** Data records follows **

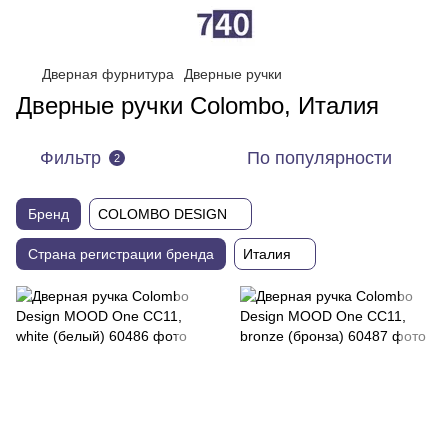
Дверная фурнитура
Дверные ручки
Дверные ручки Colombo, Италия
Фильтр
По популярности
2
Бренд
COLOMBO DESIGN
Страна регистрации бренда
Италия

** End of Data records **
** Data records follows **

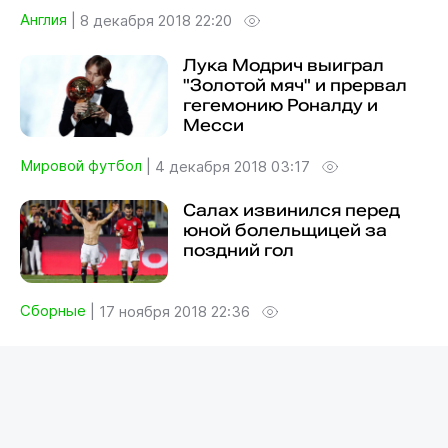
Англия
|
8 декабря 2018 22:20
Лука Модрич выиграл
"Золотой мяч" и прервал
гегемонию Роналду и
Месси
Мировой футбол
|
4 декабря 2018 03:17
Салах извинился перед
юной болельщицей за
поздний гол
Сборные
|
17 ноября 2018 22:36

** End of Data records **

- **What to produce**
What are the lines above, starting at the one with "8 декабря 2018 22:20" and ending at the one with "17 ноября 2018 22:36"? Give them again exactly, and only them.

- **Exercise result**
8 декабря 2018 22:20
Лука Модрич выиграл
"Золотой мяч" и прервал
гегемонию Роналду и
Месси
Мировой футбол
|
4 декабря 2018 03:17
Салах извинился перед
юной болельщицей за
поздний гол
Сборные
|
17 ноября 2018 22:36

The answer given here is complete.